PyConDE & PyData Berlin 2024

Pandas + Dask DataFrame 2.0 - Comparison to Spark, DuckDB and Polars
04-23, 14:10–14:40 (Europe/Berlin), B05-B06

Dask is a library for distributed computing with Python that integrates tightly with pandas. Historically, Dask was the easiest choice to use (it’s just pandas) but struggled to achieve robust performance (there were many ways to accidentally perform poorly). The re-implementation of the DataFrame API addresses all of the pain points that users ran into. We will look into how Dask is a lot faster now, how it performs on benchmarks that is struggled with in the past and how it compares to other tools like Spark, DuckDB and Polars.


Dask is a library for distributed computing with Python that integrates tightly with pandas and other libraries from the PyData stack. It offers a DataFrame API that wraps pandas and thus offers an easy transition into the big data space.

Historically, Dask was the easiest choice to use (it’s just pandas) but struggled to achieve robust performance (there were many ways to accidentally perform poorly). It was great for experts, but bad for novices. Other tools (Spark, DuckDB, Polars) just did this better.

Fortunately, these pain points have been fixed with the following features:

  • A new and vastly improved shuffle algorithm
  • A logical query planning layer to improve performance and usability
  • A reduced memory footprint through a more efficient data model due to pandas 2.0

We will look into how these changes work together across pandas, Arrow, and Dask to provide a better UX and a more robust and faster system overall. Additionally, we will look into a comparison of Dask against other tools in the big data space, including Spark, Polars and DuckDB.

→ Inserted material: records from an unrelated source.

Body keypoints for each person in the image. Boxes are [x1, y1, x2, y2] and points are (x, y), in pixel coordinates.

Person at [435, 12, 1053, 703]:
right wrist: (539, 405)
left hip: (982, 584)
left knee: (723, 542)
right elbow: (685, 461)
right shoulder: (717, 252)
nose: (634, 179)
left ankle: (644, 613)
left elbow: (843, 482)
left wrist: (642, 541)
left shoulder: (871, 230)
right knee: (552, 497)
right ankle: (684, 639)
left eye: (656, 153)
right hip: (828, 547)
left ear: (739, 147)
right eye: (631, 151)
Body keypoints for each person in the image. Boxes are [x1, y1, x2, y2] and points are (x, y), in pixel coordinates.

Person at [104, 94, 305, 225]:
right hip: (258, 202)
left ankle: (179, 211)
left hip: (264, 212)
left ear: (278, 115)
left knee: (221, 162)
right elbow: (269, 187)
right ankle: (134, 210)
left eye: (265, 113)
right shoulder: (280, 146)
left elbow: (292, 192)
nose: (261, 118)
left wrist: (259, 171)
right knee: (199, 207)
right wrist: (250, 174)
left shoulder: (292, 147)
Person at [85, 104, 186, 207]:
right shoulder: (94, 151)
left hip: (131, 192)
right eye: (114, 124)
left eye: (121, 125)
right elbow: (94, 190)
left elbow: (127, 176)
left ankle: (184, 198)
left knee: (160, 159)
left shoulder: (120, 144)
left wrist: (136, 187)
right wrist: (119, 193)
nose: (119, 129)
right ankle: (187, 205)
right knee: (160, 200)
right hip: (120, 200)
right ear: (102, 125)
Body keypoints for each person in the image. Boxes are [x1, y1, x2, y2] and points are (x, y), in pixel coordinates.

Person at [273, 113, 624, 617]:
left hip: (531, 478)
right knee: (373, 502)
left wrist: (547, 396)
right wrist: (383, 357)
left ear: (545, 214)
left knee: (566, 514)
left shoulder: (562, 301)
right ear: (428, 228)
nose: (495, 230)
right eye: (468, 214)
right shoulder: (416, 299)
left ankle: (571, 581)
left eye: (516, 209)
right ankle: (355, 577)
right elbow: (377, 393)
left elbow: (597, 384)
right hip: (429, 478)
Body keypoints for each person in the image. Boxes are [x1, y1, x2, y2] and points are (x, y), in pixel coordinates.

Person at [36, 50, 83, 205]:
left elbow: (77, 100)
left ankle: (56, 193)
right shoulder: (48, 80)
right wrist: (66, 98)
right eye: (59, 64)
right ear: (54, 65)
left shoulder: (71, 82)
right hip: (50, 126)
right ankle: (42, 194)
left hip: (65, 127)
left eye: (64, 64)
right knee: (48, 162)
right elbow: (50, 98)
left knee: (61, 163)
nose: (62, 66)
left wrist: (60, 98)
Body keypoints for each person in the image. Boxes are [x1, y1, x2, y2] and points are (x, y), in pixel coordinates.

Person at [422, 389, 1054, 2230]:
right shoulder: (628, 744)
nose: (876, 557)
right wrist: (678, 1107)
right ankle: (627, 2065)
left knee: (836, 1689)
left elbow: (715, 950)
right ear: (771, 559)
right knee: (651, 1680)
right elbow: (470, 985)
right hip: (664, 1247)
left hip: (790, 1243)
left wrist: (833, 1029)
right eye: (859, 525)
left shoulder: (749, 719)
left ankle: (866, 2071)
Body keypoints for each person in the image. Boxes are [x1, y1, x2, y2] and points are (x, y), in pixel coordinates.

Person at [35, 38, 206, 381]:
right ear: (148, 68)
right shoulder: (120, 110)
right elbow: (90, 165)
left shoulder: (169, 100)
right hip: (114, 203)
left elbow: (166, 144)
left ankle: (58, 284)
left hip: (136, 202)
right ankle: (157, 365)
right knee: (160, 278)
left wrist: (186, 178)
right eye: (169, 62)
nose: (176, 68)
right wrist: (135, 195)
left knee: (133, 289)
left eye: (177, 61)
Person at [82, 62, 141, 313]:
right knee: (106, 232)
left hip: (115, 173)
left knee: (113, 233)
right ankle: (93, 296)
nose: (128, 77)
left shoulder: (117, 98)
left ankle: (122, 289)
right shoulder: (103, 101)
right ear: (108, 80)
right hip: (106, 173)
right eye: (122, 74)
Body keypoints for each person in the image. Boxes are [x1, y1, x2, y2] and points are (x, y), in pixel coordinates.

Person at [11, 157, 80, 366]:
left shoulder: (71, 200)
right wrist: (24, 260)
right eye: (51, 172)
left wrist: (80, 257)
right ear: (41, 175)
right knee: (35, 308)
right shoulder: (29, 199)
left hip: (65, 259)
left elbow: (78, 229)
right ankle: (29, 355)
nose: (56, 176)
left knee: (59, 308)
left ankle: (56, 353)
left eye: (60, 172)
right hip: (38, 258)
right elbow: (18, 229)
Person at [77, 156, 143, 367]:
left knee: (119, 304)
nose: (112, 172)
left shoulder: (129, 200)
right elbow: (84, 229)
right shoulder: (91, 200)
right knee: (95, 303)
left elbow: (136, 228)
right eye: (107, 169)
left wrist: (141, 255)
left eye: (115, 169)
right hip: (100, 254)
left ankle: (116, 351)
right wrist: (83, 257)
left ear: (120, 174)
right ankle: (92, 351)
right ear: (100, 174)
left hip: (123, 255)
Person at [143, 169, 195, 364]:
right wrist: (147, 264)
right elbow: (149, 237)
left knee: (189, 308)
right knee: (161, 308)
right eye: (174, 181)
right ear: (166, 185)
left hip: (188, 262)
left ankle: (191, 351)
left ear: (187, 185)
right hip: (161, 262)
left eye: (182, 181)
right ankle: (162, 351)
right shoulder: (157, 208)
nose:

We will use the TPC-H benchmarks to compare these tools. We will look ahead into what the future will bring for pandas and Dask and how the logical query planning layer can be extended to fit other frameworks like Dask Array and XArray.


Abstract as a tweet (X) or toot (Mastodon)

Dask DataFrame is fast now - The re-implementation of DataFrames in Dask is fast, reliable and fun.

Expected audience expertise: Domain

Novice

Expected audience expertise: Python

Novice

See also: Slides (2.4 MB)

Patrick Hoefler is a member of the pandas core team and a Dask maintainer. He is currently working at Coiled where he focuses on Dask development and the integration of a logical query planning layer into Dask. He holds a Msc degree in Mathematics and works towards a Msc in Software engineering at the University of Oxford.